◆ Exercice court A ◆
Répondez brièvement à ces questions sur le passage consacré à la communion dans l'Église.
(i) Quelle voie l'Église prend-elle comme voie principale pour réaliser le salut de l'homme ?
(ii) Que deviennent les communautés ecclésiales ?
(iii) Quelle importance l'artisan ecclésial de l'évangélisation révèle-t-il aujourd'hui ?
..........
Mais tout cela n’a été que le détonateur. La raison déterminante qui nous a portés à concevoir la communauté comme un noyau animateur est la nouvelle saison que vit l’Eglise. Elle révèle une conscience aiguë d’être en communion avec Dieu et avec les hommes, et prend la communion comme voie principale pour réaliser le salut de l’homme.
Cela ne peut manquer de produire des changements notables dans la pratique pastorale. Tout acquiert sens et dimension à la lumière de la communion. Les communautés ecclésiales deviennent des agents solidaires de la mission. En elles se valorisent les vocations des religieux, des ministres ordonnés et des laïcs, selon le don spécifique que l’Esprit a donné à chacun. Leurs expériences respectives interagissent et s’enrichissent les unes les autres et sont engagées ensemble dans l’évangélisation, qui devient « nouvelle » à cause de cet élément aussi : l’artisan ecclésial qui l’accomplit, qui révèle aujourd’hui l’importance du laïcat.
..........
◆ Exercice court B ◆
Citez sans rien changer la partie des enregistrements qui s'ouvre sur la ligne contenant « yellow semicircle: rotated » et se ferme sur celle contenant « brown arrow: moved 3 px left, 42 px up », ces deux lignes comprises. Laissez les images de côté dans votre réponse.
..........
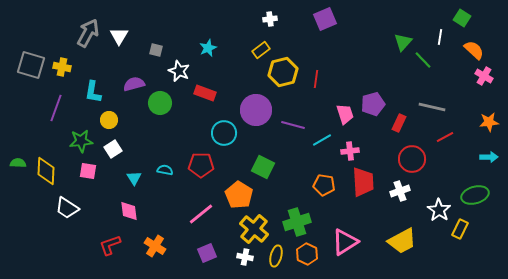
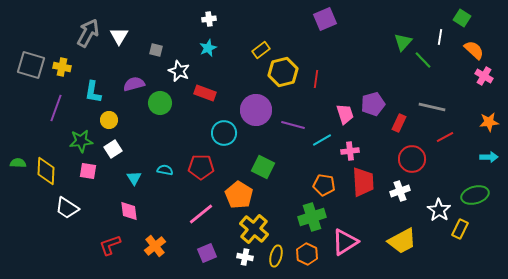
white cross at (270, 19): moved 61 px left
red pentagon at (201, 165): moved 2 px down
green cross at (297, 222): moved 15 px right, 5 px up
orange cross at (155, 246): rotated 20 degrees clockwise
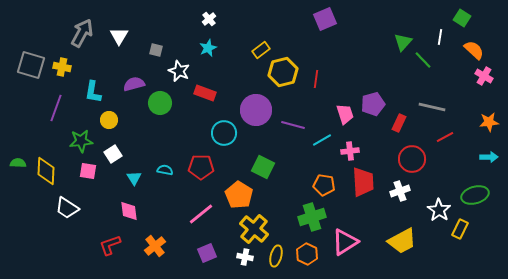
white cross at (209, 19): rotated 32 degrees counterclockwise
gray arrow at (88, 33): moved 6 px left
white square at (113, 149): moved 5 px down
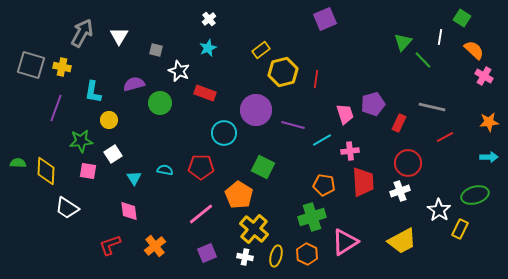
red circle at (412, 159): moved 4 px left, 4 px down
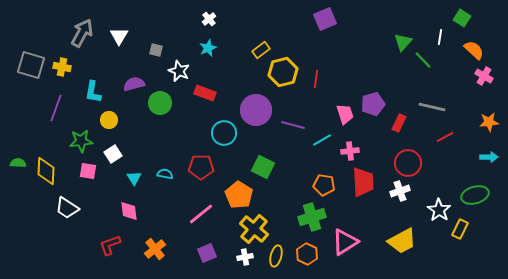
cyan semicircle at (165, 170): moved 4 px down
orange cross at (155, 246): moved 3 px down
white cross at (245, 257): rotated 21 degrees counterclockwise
..........
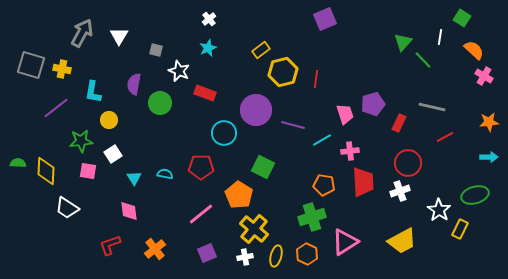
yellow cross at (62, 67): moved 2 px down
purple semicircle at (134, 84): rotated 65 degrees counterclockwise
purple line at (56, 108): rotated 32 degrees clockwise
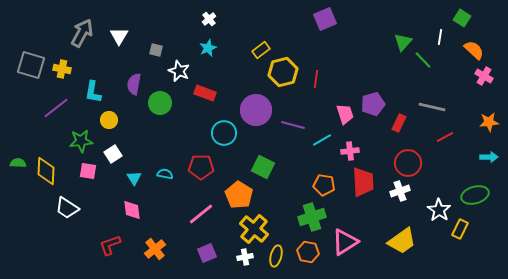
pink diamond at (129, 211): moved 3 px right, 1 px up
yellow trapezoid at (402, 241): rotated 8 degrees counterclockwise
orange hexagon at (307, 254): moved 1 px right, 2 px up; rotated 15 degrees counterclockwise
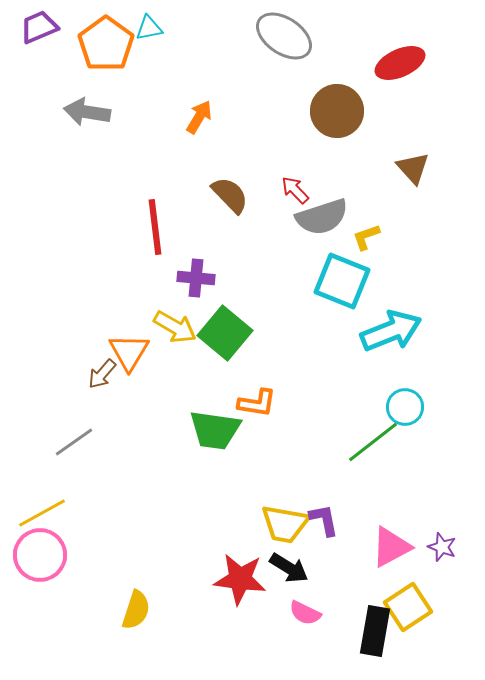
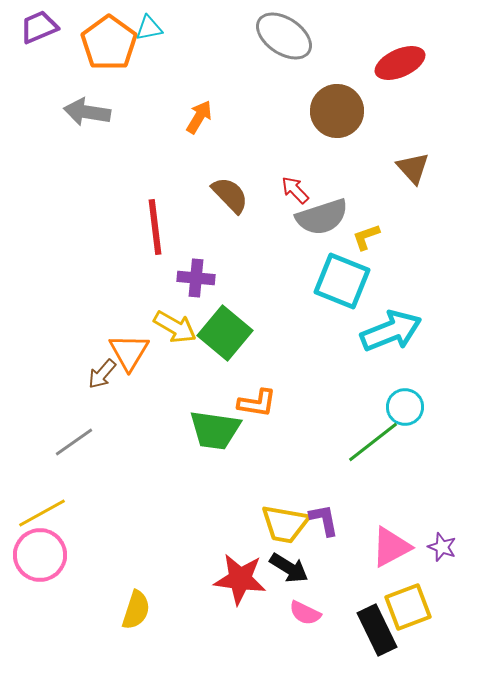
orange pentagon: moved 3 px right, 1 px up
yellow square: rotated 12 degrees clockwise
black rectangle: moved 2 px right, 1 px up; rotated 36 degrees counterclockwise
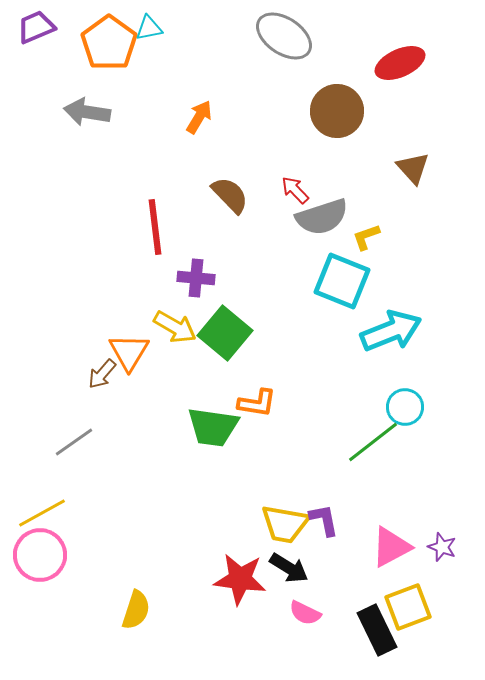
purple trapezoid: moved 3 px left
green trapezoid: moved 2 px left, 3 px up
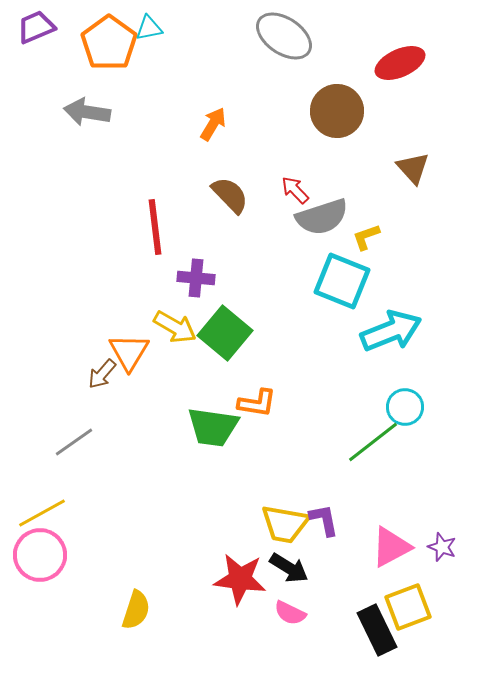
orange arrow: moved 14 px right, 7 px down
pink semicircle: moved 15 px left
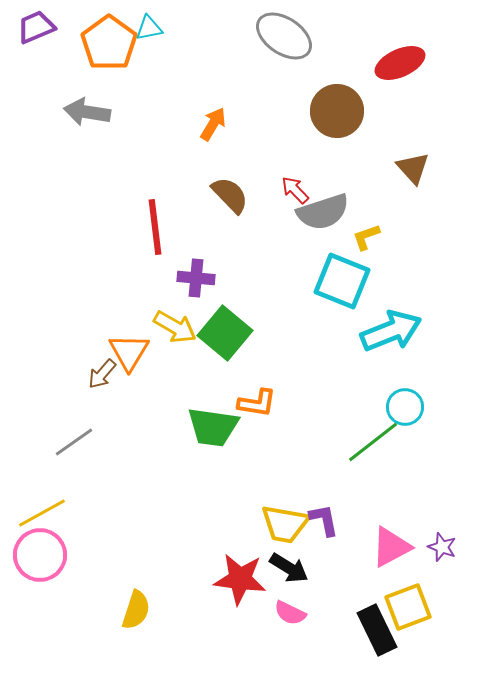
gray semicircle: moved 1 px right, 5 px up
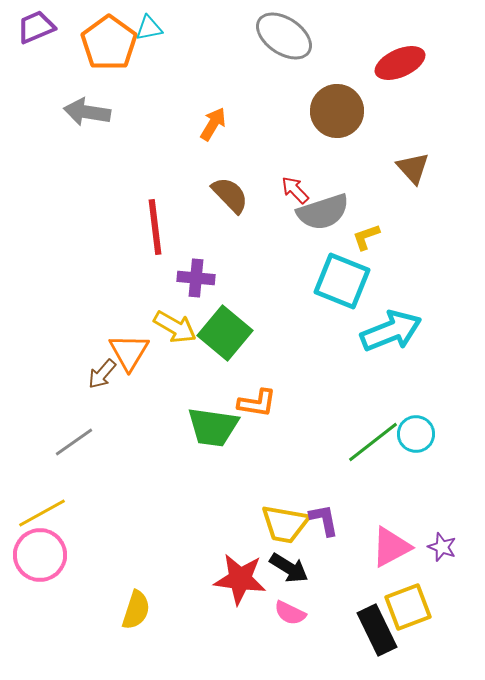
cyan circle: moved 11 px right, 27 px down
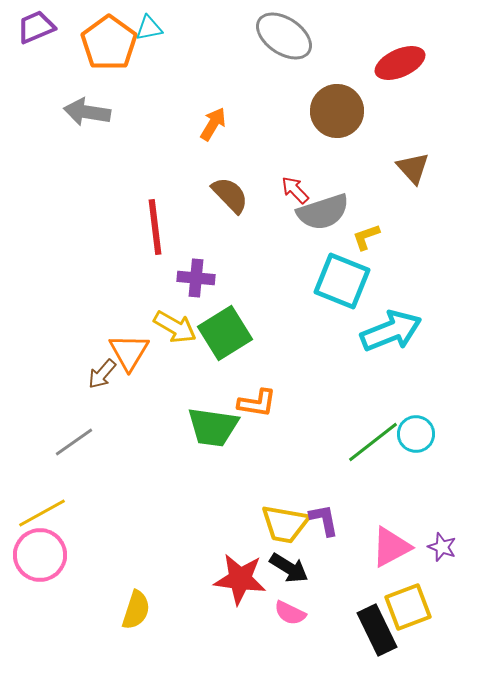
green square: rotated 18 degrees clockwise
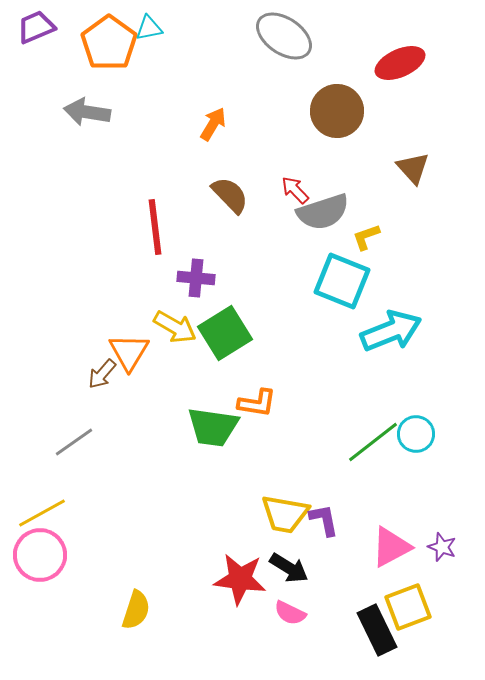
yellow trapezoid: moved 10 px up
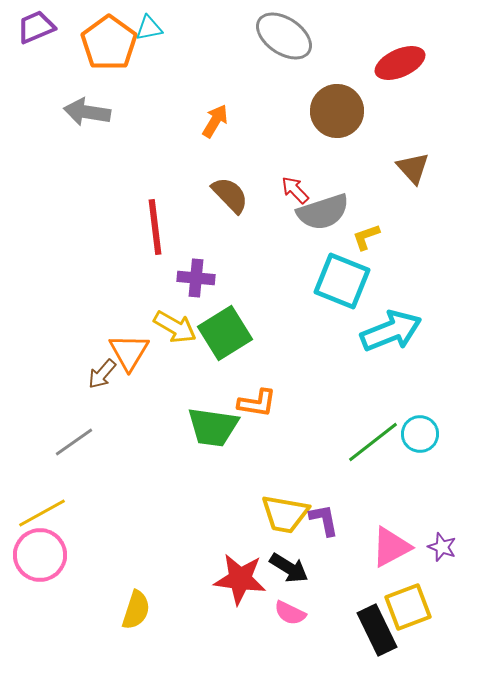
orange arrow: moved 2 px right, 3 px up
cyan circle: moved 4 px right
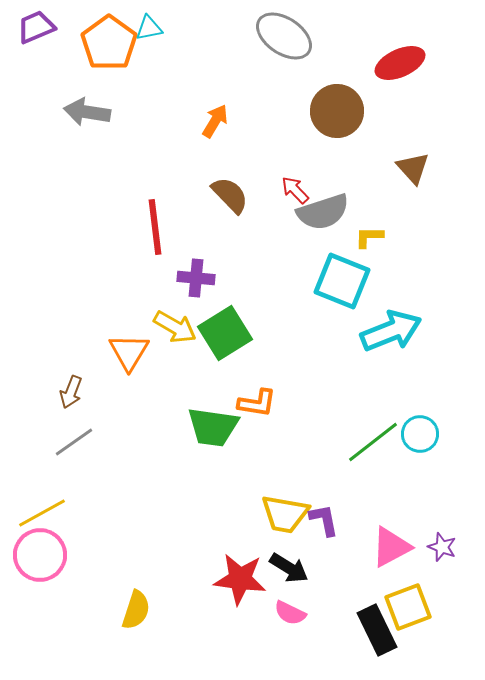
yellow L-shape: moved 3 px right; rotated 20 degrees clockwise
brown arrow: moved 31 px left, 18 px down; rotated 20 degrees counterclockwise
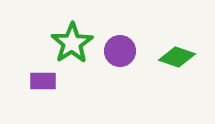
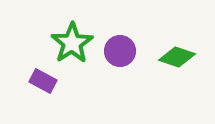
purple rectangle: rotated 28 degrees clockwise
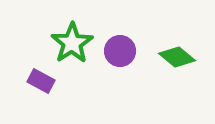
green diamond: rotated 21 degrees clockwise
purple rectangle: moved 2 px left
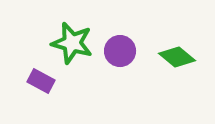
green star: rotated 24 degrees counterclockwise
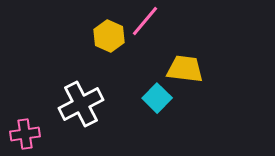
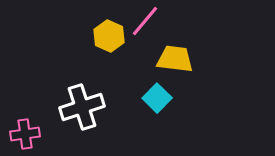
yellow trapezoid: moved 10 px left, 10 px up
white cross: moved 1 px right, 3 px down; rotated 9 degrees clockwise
..........
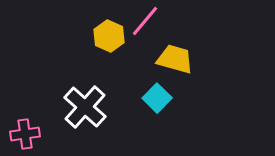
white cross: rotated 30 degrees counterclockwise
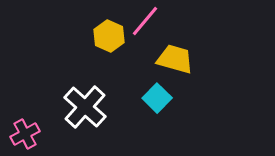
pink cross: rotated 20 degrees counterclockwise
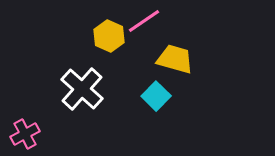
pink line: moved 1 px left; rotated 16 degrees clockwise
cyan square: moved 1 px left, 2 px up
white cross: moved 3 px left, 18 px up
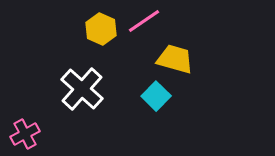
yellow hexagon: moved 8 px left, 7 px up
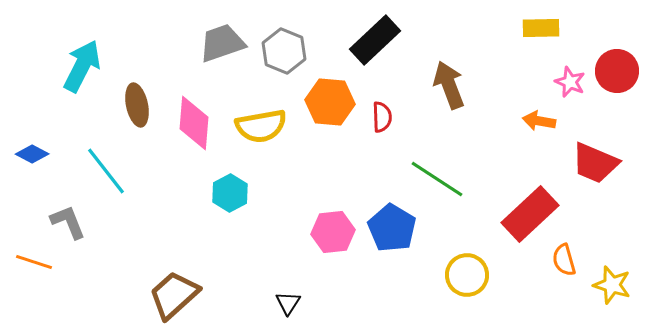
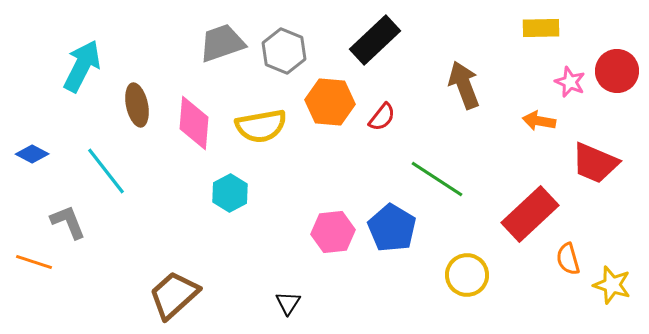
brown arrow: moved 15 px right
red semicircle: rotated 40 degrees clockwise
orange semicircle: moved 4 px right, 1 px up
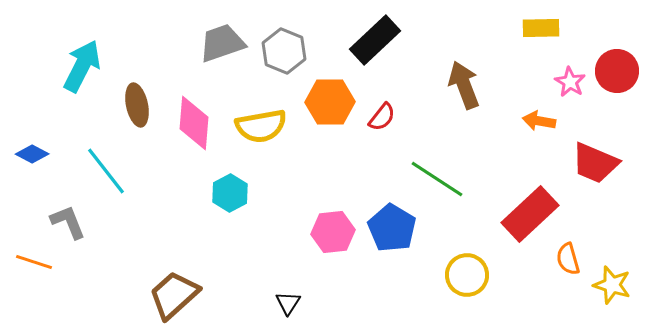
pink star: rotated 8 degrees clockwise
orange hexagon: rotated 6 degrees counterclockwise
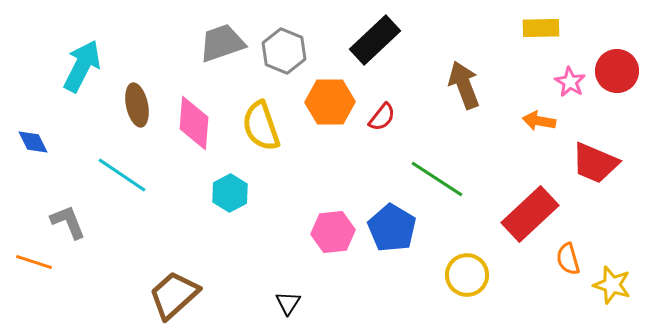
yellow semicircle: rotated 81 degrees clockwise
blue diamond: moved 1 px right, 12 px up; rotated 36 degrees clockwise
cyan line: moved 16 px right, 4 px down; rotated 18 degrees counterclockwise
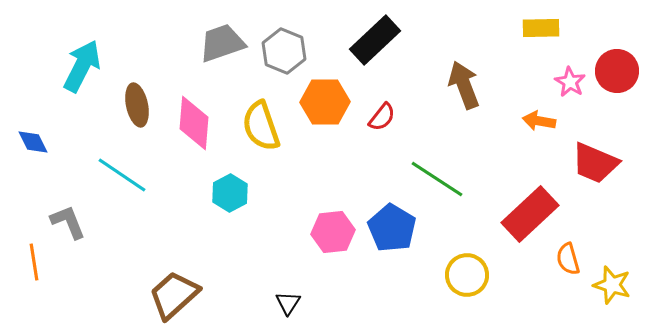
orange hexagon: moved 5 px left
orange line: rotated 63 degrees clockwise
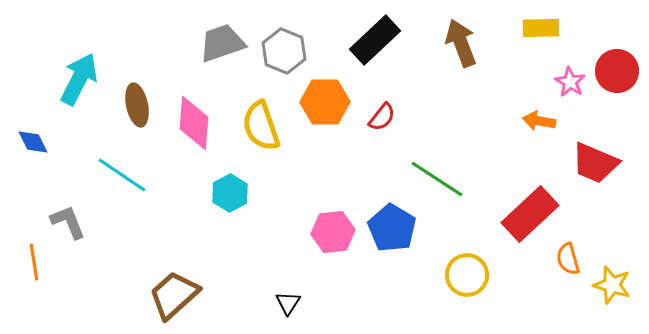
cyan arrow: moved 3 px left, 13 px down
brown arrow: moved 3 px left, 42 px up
..........
◆ Réponse correcte A ◆
(i) La communion.
(ii) Des agents solidaires de la mission.
(iii) L'importance du laïcat.

◆ Réponse correcte B ◆
yellow semicircle: rotated 81 degrees clockwise
blue diamond: moved 1 px right, 12 px up; rotated 36 degrees clockwise
cyan line: moved 16 px right, 4 px down; rotated 18 degrees counterclockwise
orange hexagon: moved 5 px left
orange line: rotated 63 degrees clockwise
cyan arrow: moved 3 px left, 13 px down
brown arrow: moved 3 px left, 42 px up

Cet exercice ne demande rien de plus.